- _Data extracted from a collection_:
===============

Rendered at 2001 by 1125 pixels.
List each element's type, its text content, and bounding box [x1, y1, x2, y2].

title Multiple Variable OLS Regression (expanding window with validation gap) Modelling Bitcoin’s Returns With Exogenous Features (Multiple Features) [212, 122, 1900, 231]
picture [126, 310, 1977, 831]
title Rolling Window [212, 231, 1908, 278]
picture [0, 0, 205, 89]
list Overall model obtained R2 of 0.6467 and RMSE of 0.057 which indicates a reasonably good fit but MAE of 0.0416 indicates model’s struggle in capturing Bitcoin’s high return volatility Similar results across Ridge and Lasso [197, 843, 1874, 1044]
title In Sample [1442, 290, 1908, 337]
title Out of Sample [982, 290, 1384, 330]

===============

- _Your objective_:
Every line above is to be transcribed exactly, with nothing dropped.

- _Result of this exercise_:
Rendered at 2001 by 1125 pixels.
List each element's type, its text content, and bounding box [x1, y1, x2, y2].

title Multiple Variable OLS Regression (expanding window with validation gap) Modelling Bitcoin’s Returns With Exogenous Features (Multiple Features) [212, 122, 1900, 231]
picture [126, 310, 1977, 831]
title Rolling Window [212, 231, 1908, 278]
picture [0, 0, 205, 89]
list Overall model obtained R2 of 0.6467 and RMSE of 0.057 which indicates a reasonably good fit but MAE of 0.0416 indicates model’s struggle in capturing Bitcoin’s high return volatility Similar results across Ridge and Lasso [197, 843, 1874, 1044]
title In Sample [1442, 290, 1908, 337]
title Out of Sample [982, 290, 1384, 330]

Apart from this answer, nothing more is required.